When the build started yesterday, the CPU temperature crept over 80°C, which was a concern. I read somewhere that at 90°C there will be possible CPU damage. EasyOS has Wcpufreq, launched via the "System" menu, and I played with some frequency scaling. Settled on "powersave" mode, running at a constant 1.4GHz. CPU temperature dropped to around 50°C.

Then I remembered that I had configured OE to use only 3 cores. That was because the Lenovo desktop has an Intel i3 CPU. But this new Ryzen 5 has 4 cores and 8 threads.

Don't want to abort the build now, let it run through on only 3 cores. next time, will bump to more cores and see what happens to the temperature.

Watching some videos about how to cool down a laptop, learnt something very interesting. In one video, the guy exlained that he had used three different fan cooler stands, but abandoned them in favour of just a passive tilted stand. He got significant temperature drop just by having the laptop on an angle.

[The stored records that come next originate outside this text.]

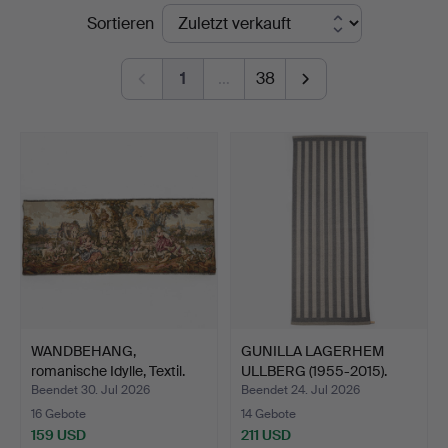
Endpreise
Sortieren
Auktioner
Stockholm
1
…
38
WANDBEHANG,
GUNILLA LAGERHEM
romanische Idylle, Textil.
ULLBERG (1955-2015).
Arka…
Beendet 30. Jul 2026
Beendet 24. Jul 2026
16 Gebote
14 Gebote
159 USD
211 USD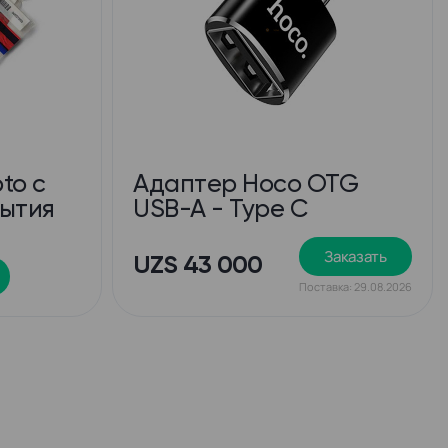
to с
Адаптер Hoco OTG
рытия
USB-A - Type C
Заказать
UZS 43 000
Поставка: 29.08.2026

I propped the rear of the Acer up about 1 inch, and CPU temperature dropped 2-3°C. Very interesting, so have ordered this:

https://www.ebay.com.au/itm/275298813162

img1

Watching a few more videos on the Aspire 3, model A315-23, it was a very pleasant surprise how easy it is to open up and access everything. There is a teardown here:

https://www.youtube.com/watch?v=B3dNA03Uqjo

Also extremely interesting is that a second SATA drive can be added. Yes, it came with a NVME SSD; however, the box contained this bracket:

img2

This video shows how to insert the extra SATA drive:

https://www.youtube.com/watch?v=kueqpeO3dJI

Never had a laptop like this before, where can get at everything so easily.

Weight is about 1.9kg, quite heavy. But, the Aspire 3 is a budget mass-produced family, excellent specs for the price.